Kupferpreise auf Rekordkurs

Kupfer befindet sich seit April vergangenen Jahres in einem starken Aufwärtstrend. Von einem Tiefstand von 8.105 US-Dollar je Tonne am 25. April kletterte der Preis bis Ende Februar um beeindruckende 59 Prozent. Am 29. Januar wurde an der Londoner Metallbörse mit 14.527,50 US-Dollar je Tonne ein neues Allzeithoch markiert. Zuletzt notierte Kupfer bei 12.868,50 US-Dollar je Tonne – rund 11,4 Prozent unter diesem Rekordwert, aber weiterhin auf historisch hohem Niveau.

Mehrere Faktoren trieben die Rallye an: In den USA wurde angesichts der Unsicherheit über die Zollpolitik von Präsident Donald Trump verstärkt Kupfer auf Vorrat gekauft. Hinzu kamen Versorgungsunterbrechungen in wichtigen Minen weltweit, die das Angebot verknappten und den Preis zusätzlich stützten.

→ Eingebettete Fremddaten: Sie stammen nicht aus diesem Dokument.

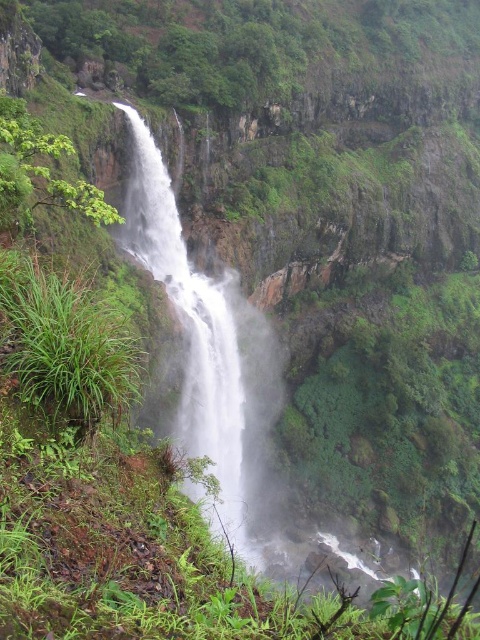
Which is more to the right, green leafy vegetation at upper center or green leafy plant at left?

From the viewer's perspective, green leafy vegetation at upper center appears more on the right side.

Is green leafy vegetation at upper center smaller than green leafy plant at left?

No, green leafy vegetation at upper center is not smaller than green leafy plant at left.

The width and height of the screenshot is (480, 640). Identify the location of green leafy vegetation at upper center. (255, 42).

This screenshot has height=640, width=480. In order to click on green leafy vegetation at upper center in this screenshot , I will do `click(255, 42)`.

Does white misty waterfall at center lie behind green leafy plant at left?

No.

Where is `white misty waterfall at center`? The height and width of the screenshot is (640, 480). white misty waterfall at center is located at coordinates (207, 355).

Identify the location of white misty waterfall at center. This screenshot has height=640, width=480. (207, 355).

What do you see at coordinates (255, 42) in the screenshot?
I see `green leafy vegetation at upper center` at bounding box center [255, 42].

Does green leafy vegetation at upper center appear on the left side of white misty waterfall at center?

Incorrect, green leafy vegetation at upper center is not on the left side of white misty waterfall at center.

Where is `green leafy vegetation at upper center`? This screenshot has height=640, width=480. green leafy vegetation at upper center is located at coordinates [x=255, y=42].

Image resolution: width=480 pixels, height=640 pixels. I want to click on green leafy vegetation at upper center, so click(x=255, y=42).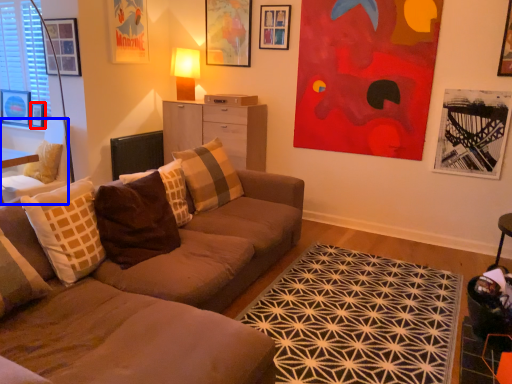
Question: Which of the following is the closest to the observer, picture frame (highlighted by a red box) or chair (highlighted by a blue box)?

Choices:
 (A) picture frame
 (B) chair

Answer: (B)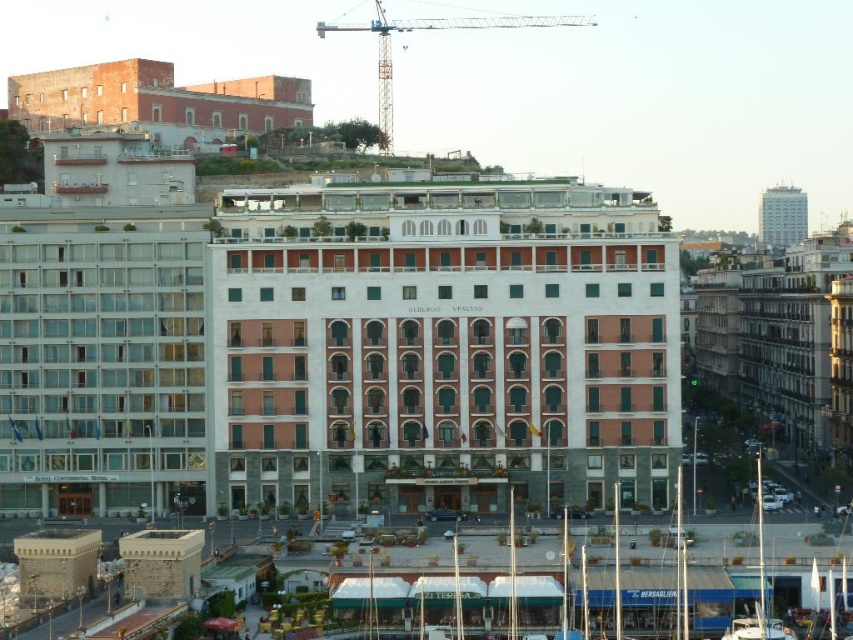
Who is higher up, red brick building at center or brick wall building at upper left?

brick wall building at upper left is higher up.

This screenshot has width=853, height=640. I want to click on red brick building at center, so click(x=440, y=344).

Between point (645, 208) and point (158, 65), which one is positioned in front?

Point (645, 208) is in front.

Image resolution: width=853 pixels, height=640 pixels. I want to click on red brick building at center, so click(x=440, y=344).

Can you confirm if metallic construction crane at upper center is shorter than white plastic boat at lower right?

No, metallic construction crane at upper center is not shorter than white plastic boat at lower right.

Identify the location of metallic construction crane at upper center. (425, 29).

The image size is (853, 640). Describe the element at coordinates (425, 29) in the screenshot. I see `metallic construction crane at upper center` at that location.

At what (x,y) coordinates should I click in order to perform the action: click on metallic construction crane at upper center. Please return your answer as a coordinate pair (x, y). Looking at the image, I should click on (425, 29).

From the picture: Who is lower down, matte glass windows at left or brick wall building at upper left?

matte glass windows at left

Between matte glass windows at left and brick wall building at upper left, which one is positioned higher?

Positioned higher is brick wall building at upper left.

Is point (56, 294) farther from viewer compared to point (132, 61)?

No, (56, 294) is closer to viewer.

Identify the location of matte glass windows at left. Image resolution: width=853 pixels, height=640 pixels. (102, 358).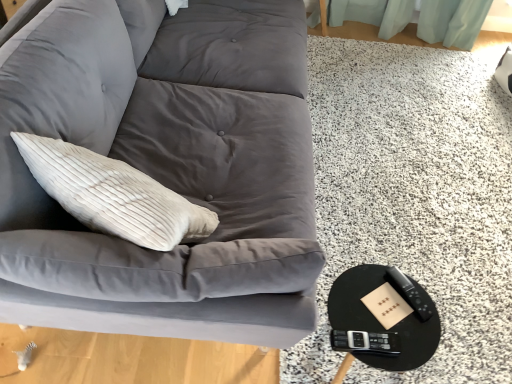
This screenshot has width=512, height=384. I want to click on empty space that is ontop of black glossy round table at lower right (from a real-world perspective), so click(386, 311).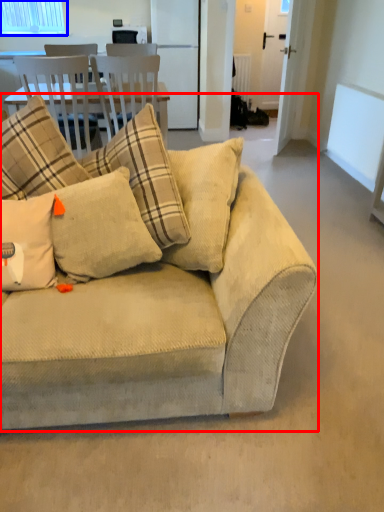
Question: Among these objects, which one is farthest to the camera, studio couch (highlighted by a red box) or window (highlighted by a blue box)?

Choices:
 (A) studio couch
 (B) window

Answer: (B)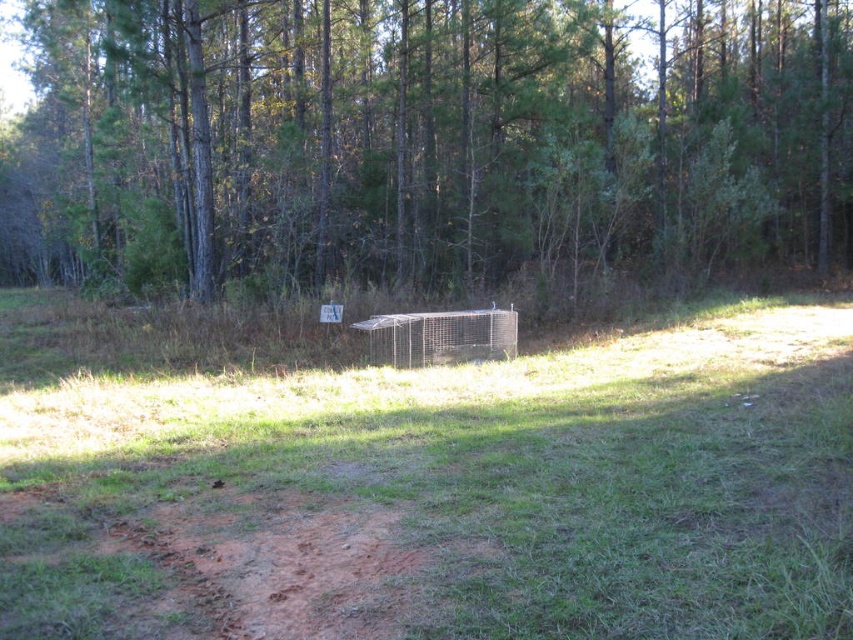
Question: Does green grass at center have a lesser width compared to brown wood tree at center?

Choices:
 (A) no
 (B) yes

Answer: (B)

Question: Does green grass at center come in front of brown wood tree at center?

Choices:
 (A) no
 (B) yes

Answer: (B)

Question: Which object appears closest to the camera in this image?

Choices:
 (A) green grass at center
 (B) brown wood tree at center

Answer: (A)

Question: Does green grass at center appear on the right side of brown wood tree at center?

Choices:
 (A) no
 (B) yes

Answer: (B)

Question: Which point is farther from the camera taking this photo?

Choices:
 (A) (413, 77)
 (B) (242, 388)

Answer: (A)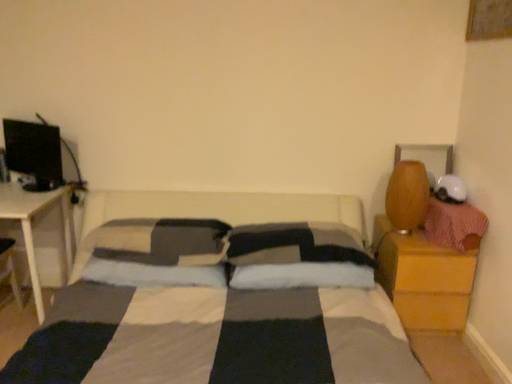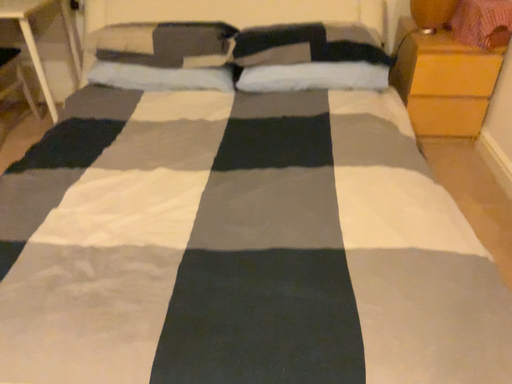
Question: Which way did the camera rotate in the video?

Choices:
 (A) rotated downward
 (B) rotated upward

Answer: (A)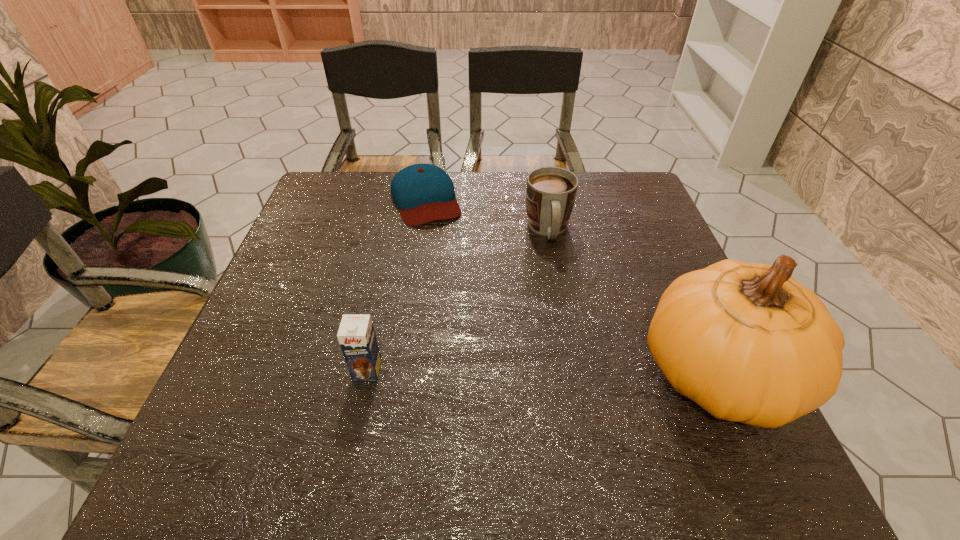
Identify the location of chocolate milk. (356, 336).

This screenshot has height=540, width=960. I want to click on the rightmost object, so click(x=748, y=343).

The image size is (960, 540). Find the location of `pumpkin`. pumpkin is located at coordinates (748, 343).

At what (x,y) coordinates should I click in order to perform the action: click on the third object from left to right. Please return your answer as a coordinate pair (x, y). Looking at the image, I should click on (551, 191).

The height and width of the screenshot is (540, 960). Find the location of `baseball cap`. baseball cap is located at coordinates (423, 193).

I want to click on free space located 0.070m on the side of the third object from left to right with the handle, so click(x=556, y=272).

Identify the location of vacant space located on the side of the third object from left to right with the handle. The image size is (960, 540). (576, 390).

Identify the location of vacant space located on the side of the third object from left to right with the handle. (564, 324).

Image resolution: width=960 pixels, height=540 pixels. In order to click on vacant space located 0.210m with the bill of the shortest object facing forward in this screenshot , I will do `click(454, 279)`.

Identify the location of free point located with the bill of the shortest object facing forward. (444, 252).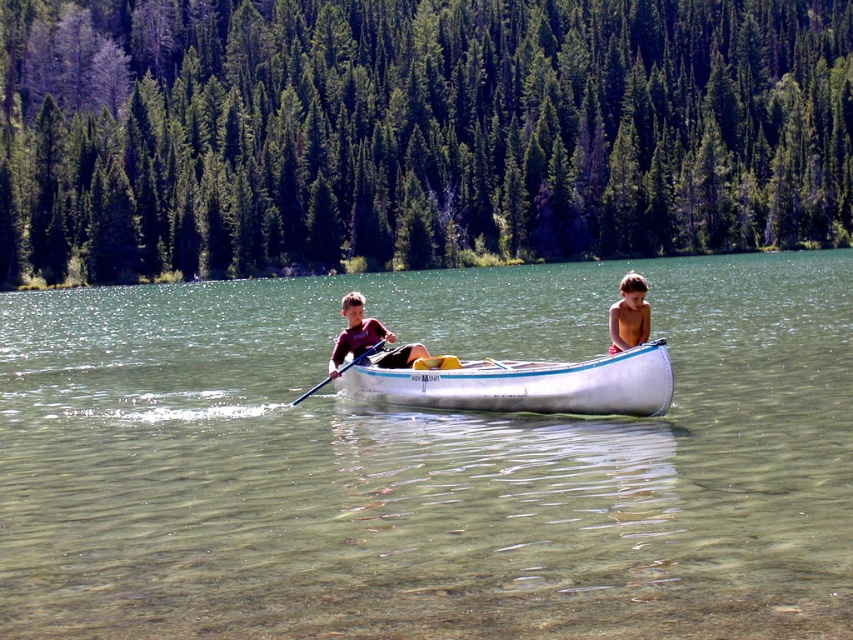
You are a photographer trying to capture the white polished wood canoe at center and the dark red fabric shirt at center in a single shot. Since you want both subjects to be clearly visible, which object should you focus on first to ensure proper focus, considering their sizes?

The white polished wood canoe at center is smaller than the dark red fabric shirt at center, so you should focus on the white polished wood canoe at center first to ensure its details are sharp, as smaller objects often require more precise focusing to maintain clarity.

You are a photographer trying to capture the white polished wood canoe at center in your shot. You notice a point marked at coordinates [523,385]. Where is this point located relative to the white polished wood canoe at center?

The point at coordinates [523,385] corresponds to the white polished wood canoe at center, so it is located exactly at the center of the canoe.

You are a lifeguard on duty and see the white polished wood canoe at center and the smooth skin boy at center in the water. Based on their sizes, which one might be easier to spot from a distance?

The smooth skin boy at center is larger in size compared to the white polished wood canoe at center, so the smooth skin boy at center would be easier to spot from a distance.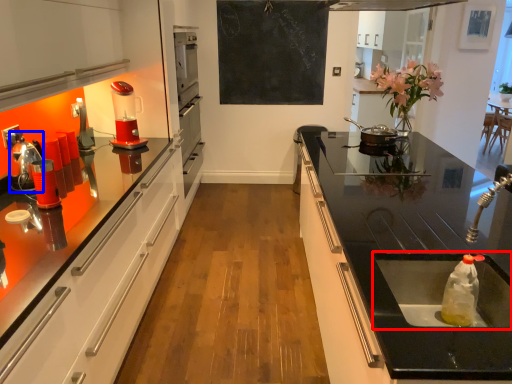
Question: Which object appears farthest to the camera in this image, sink (highlighted by a red box) or appliance (highlighted by a blue box)?

Choices:
 (A) sink
 (B) appliance

Answer: (B)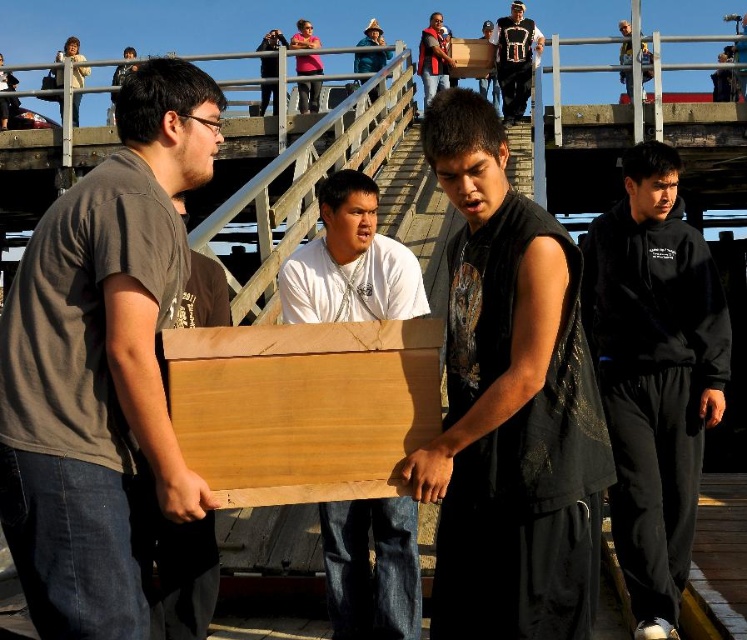
You are an observer standing on the wooden dock. You see the matte brown wood box at left and the light brown wood board at center. Which object takes up more space in the image?

The light brown wood board at center takes up more space in the image because the matte brown wood box at left occupies less space than light brown wood board at center.

You are a spectator standing on the wooden platform watching the group of men carrying objects. Which object is located below the other between the matte brown wood box at left and the light brown wood board at center?

The matte brown wood box at left is positioned under the light brown wood board at center.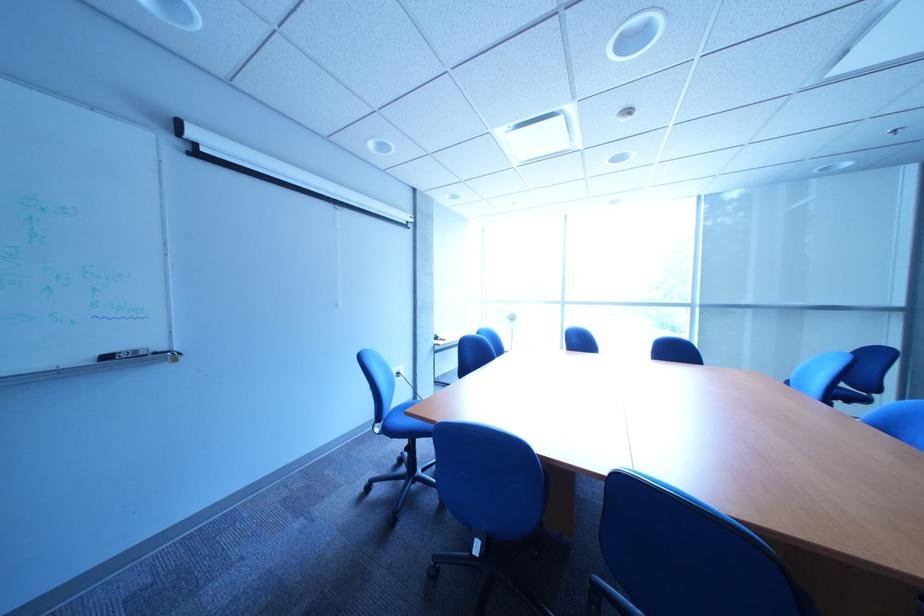
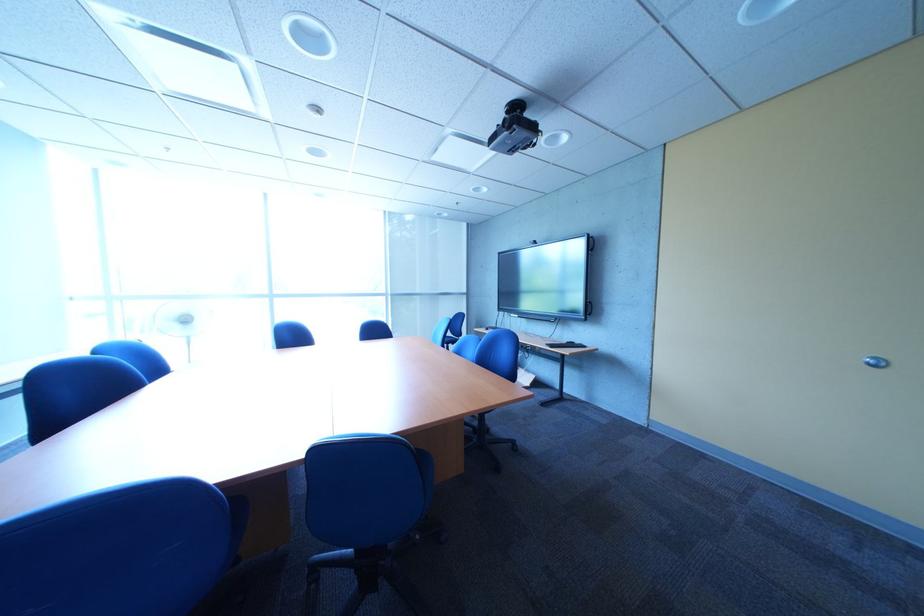
Question: The camera is either moving clockwise (left) or counter-clockwise (right) around the object. The first image is from the beginning of the video and the second image is from the end. Is the camera moving left or right when shooting the video?

Choices:
 (A) Left
 (B) Right

Answer: (A)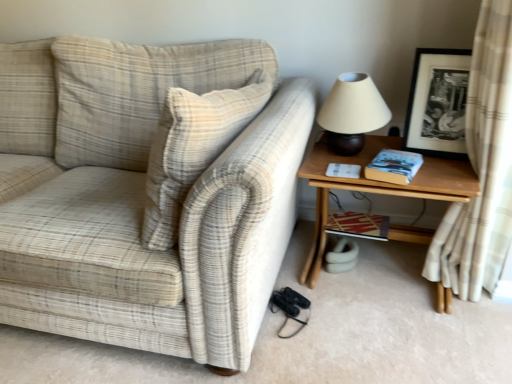
Identify the location of free space between black matte picture frame at upper right and hardcover book at right, the first book viewed from the front. (440, 168).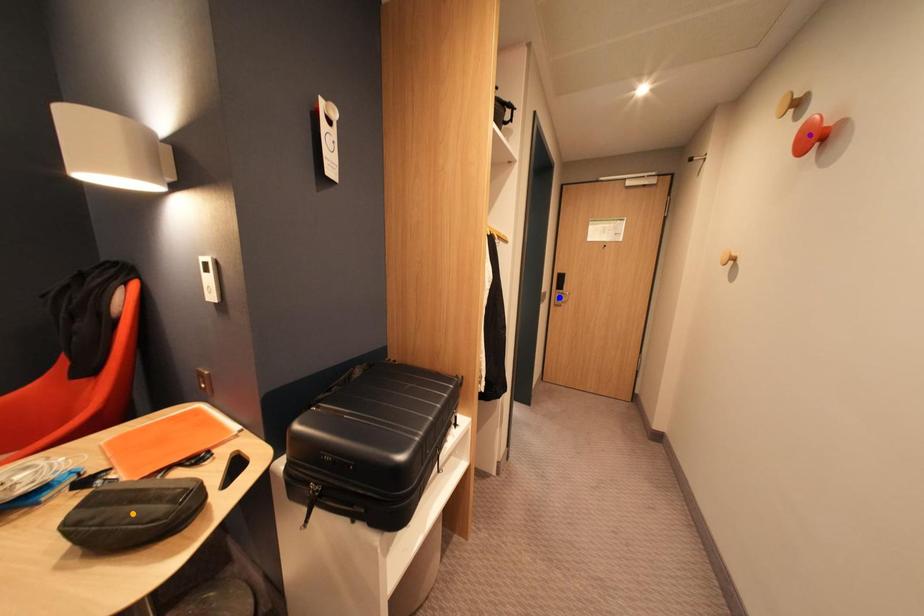
Order these from nearest to farthest:
A) purple point
B) orange point
C) blue point

1. orange point
2. purple point
3. blue point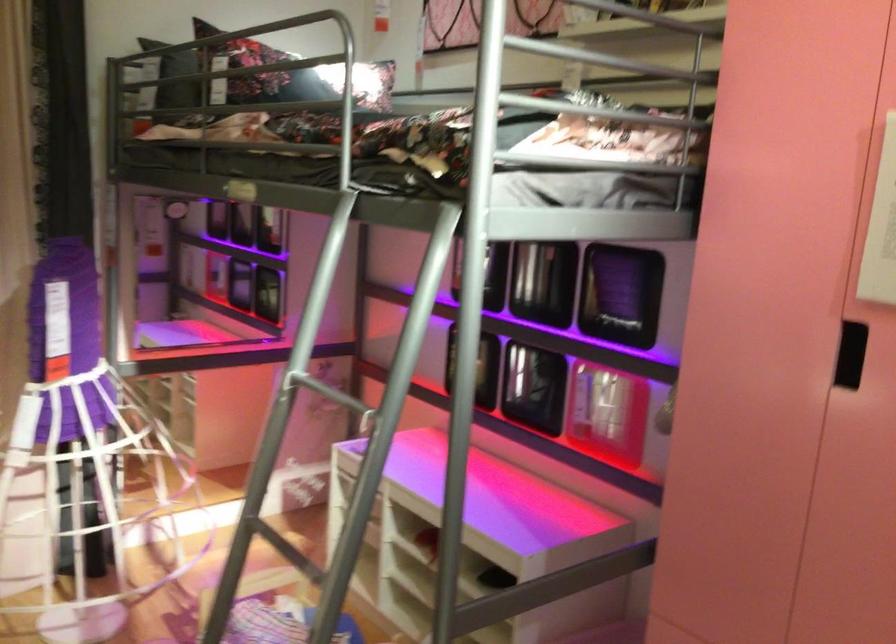
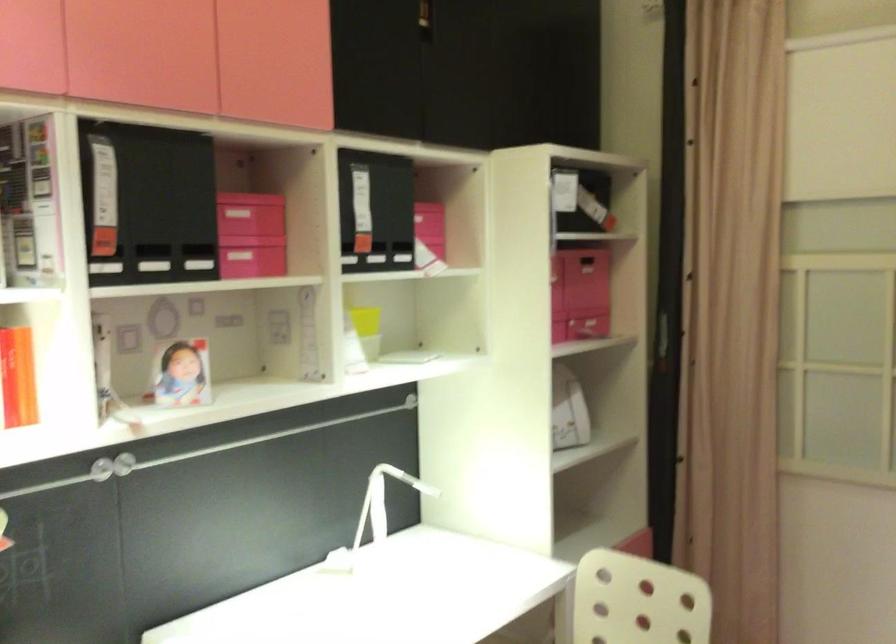
Question: The camera is either moving clockwise (left) or counter-clockwise (right) around the object. The first image is from the beginning of the video and the second image is from the end. Is the camera moving left or right when shooting the video?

Energiewende als langfristiger Kurstreiber

Beyond kurzfristiger Spekulation gibt es einen starken strukturellen Rückenwind für Kupfer: die globale Energiewende. Als unverzichtbares Material für die Elektrifizierung von Energie- und Verkehrssystemen – von Windkraftanlagen über Elektrofahrzeuge bis hin zu Stromnetzen – gilt Kupfer als Schlüsselrohstoff der Dekarbonisierung. Konservative Schätzungen gehen davon aus, dass sich die globale Kupfernachfrage bis 2050 verdoppeln könnte.

Das Problem: Neue Kupfervorkommen zu erschließen ist sowohl schwierig als auch extrem kostspielig. Dies erklärt, warum sowohl BHP als auch Rio Tinto versucht haben, bestehende Kupferminen durch Übernahmen zu sichern. BHP unterbreitete Anglo American (AAL.L) sowohl 2024 als auch 2025 Übernahmeangebote – zog sich jedoch letztlich von dem geplanten 53-Milliarden-Dollar-Deal zurück, vor allem wegen unterschiedlicher Bewertungsvorstellungen.

Für deutsche Anleger verdeutlichen die Zahlen von BHP und Rio Tinto einen grundlegenden Wandel im Bergbausektor: Kupfer rückt ins Zentrum der Branchenstrategie – und die Fähigkeit, die Produktion tatsächlich zu steigern, wird zur entscheidenden Herausforderung für die kommenden Jahre.